● **Problem to work on**: The lines below, from the one holding "Welding Tools" through the final line, are to be copied exactly, with no other lines and no pictures.

Page-level text extractions:
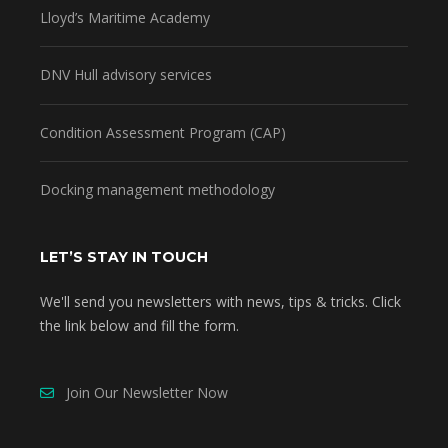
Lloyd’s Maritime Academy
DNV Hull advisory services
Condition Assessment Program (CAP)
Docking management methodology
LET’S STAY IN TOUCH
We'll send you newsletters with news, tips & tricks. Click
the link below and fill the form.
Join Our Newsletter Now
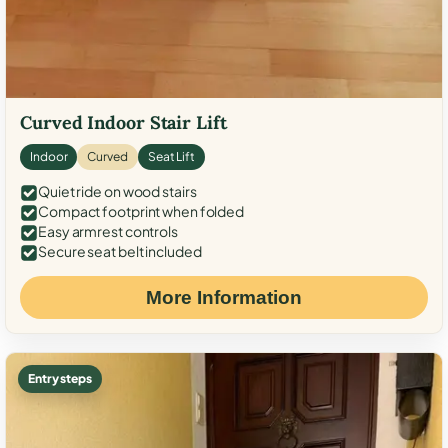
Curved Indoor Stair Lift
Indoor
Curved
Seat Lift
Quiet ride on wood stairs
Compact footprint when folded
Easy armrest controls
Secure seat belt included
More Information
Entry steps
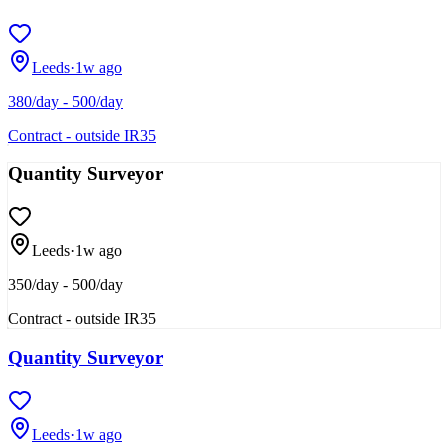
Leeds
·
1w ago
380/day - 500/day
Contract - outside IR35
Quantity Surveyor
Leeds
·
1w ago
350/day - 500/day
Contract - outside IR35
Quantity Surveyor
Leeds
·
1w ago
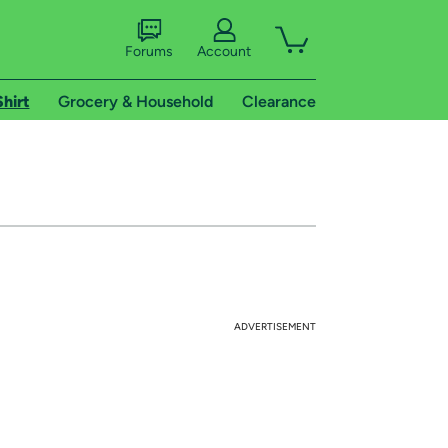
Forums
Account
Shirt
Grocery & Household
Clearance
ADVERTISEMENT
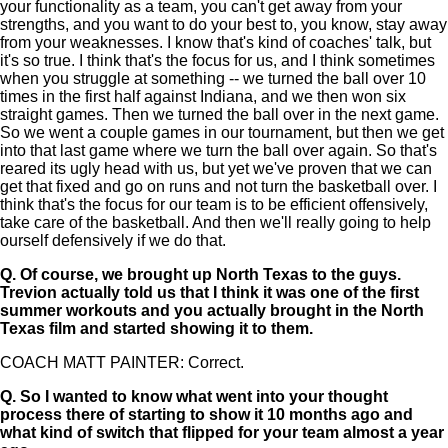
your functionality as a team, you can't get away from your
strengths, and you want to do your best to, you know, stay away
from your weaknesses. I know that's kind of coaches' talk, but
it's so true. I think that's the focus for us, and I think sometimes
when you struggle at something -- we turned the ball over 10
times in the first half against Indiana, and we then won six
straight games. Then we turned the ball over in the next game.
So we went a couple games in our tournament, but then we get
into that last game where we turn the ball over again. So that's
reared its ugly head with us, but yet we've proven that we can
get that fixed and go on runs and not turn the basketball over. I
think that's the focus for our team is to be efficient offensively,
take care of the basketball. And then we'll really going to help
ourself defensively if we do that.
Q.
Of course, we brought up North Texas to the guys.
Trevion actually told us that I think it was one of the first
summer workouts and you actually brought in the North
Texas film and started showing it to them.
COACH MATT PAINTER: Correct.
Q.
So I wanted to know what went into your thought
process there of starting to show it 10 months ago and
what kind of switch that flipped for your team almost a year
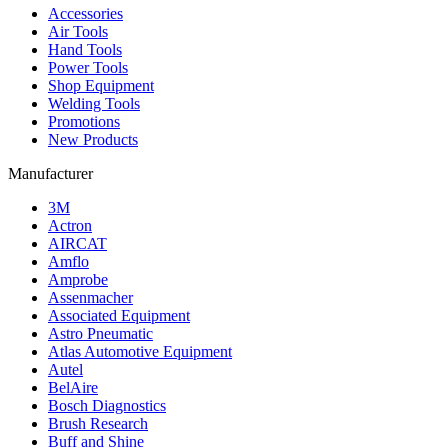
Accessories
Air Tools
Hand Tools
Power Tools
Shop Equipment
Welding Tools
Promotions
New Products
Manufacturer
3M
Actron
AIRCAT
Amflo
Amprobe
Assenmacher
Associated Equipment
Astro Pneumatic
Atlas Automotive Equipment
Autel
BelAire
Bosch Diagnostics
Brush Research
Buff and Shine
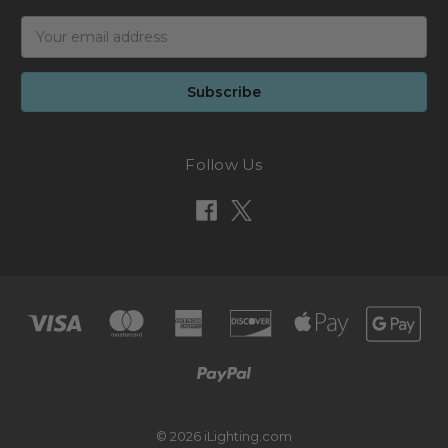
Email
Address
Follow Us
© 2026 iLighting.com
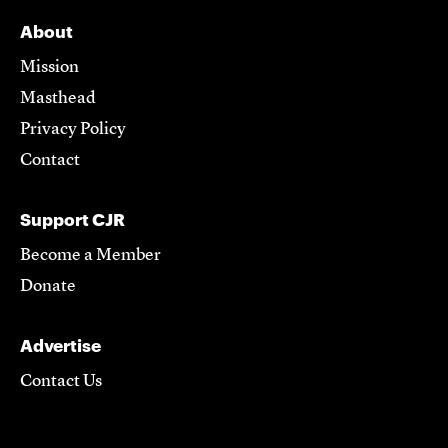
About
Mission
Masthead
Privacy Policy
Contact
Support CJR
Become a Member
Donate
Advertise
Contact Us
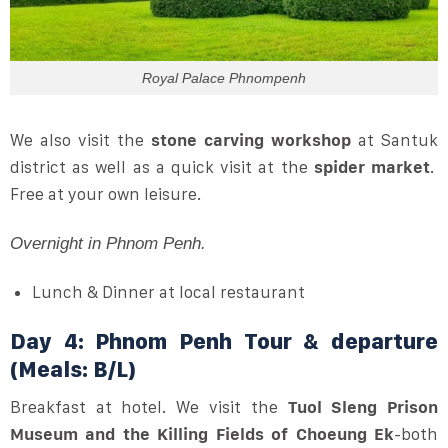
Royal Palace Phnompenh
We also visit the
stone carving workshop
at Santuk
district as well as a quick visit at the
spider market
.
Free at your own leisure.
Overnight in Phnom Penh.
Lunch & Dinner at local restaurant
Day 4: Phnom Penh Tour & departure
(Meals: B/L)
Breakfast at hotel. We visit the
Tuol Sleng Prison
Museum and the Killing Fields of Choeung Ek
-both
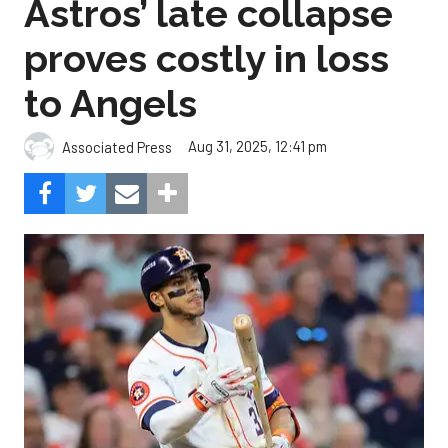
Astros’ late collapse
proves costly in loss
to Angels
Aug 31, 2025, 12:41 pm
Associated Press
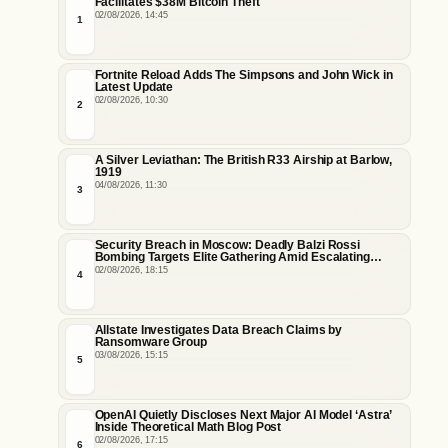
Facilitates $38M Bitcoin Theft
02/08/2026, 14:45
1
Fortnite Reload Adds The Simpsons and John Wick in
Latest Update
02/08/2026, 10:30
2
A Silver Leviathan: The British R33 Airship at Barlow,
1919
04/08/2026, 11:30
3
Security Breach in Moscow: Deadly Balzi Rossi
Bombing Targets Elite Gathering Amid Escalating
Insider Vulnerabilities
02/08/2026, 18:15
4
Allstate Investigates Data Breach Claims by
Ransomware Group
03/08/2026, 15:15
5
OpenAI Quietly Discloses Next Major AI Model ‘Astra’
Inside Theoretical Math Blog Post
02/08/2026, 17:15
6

● **Response to this task**:
Welding Tools
Promotions
New Products
Manufacturer
3M
Actron
AIRCAT
Amflo
Amprobe
Assenmacher
Associated Equipment
Astro Pneumatic
Atlas Automotive Equipment
Autel
BelAire
Bosch Diagnostics
Brush Research
Buff and Shine
Email
Address
Follow Us
© 2026 iLighting.com
About
Mission
Masthead
Privacy Policy
Contact
Support CJR
Become a Member
Donate
Advertise
Contact Us
Royal Palace Phnompenh
We also visit the
stone carving workshop
at Santuk
district as well as a quick visit at the
spider market
.
Free at your own leisure.
Overnight in Phnom Penh.
Lunch & Dinner at local restaurant
Day 4: Phnom Penh Tour & departure
(Meals: B/L)
Breakfast at hotel. We visit the
Tuol Sleng Prison
Museum and the Killing Fields of Choeung Ek
-both
Astros’ late collapse
proves costly in loss
to Angels
Aug 31, 2025, 12:41 pm
Associated Press
Facilitates $38M Bitcoin Theft
02/08/2026, 14:45
1
Fortnite Reload Adds The Simpsons and John Wick in
Latest Update
02/08/2026, 10:30
2
A Silver Leviathan: The British R33 Airship at Barlow,
1919
04/08/2026, 11:30
3
Security Breach in Moscow: Deadly Balzi Rossi
Bombing Targets Elite Gathering Amid Escalating
Insider Vulnerabilities
02/08/2026, 18:15
4
Allstate Investigates Data Breach Claims by
Ransomware Group
03/08/2026, 15:15
5
OpenAI Quietly Discloses Next Major AI Model ‘Astra’
Inside Theoretical Math Blog Post
02/08/2026, 17:15
6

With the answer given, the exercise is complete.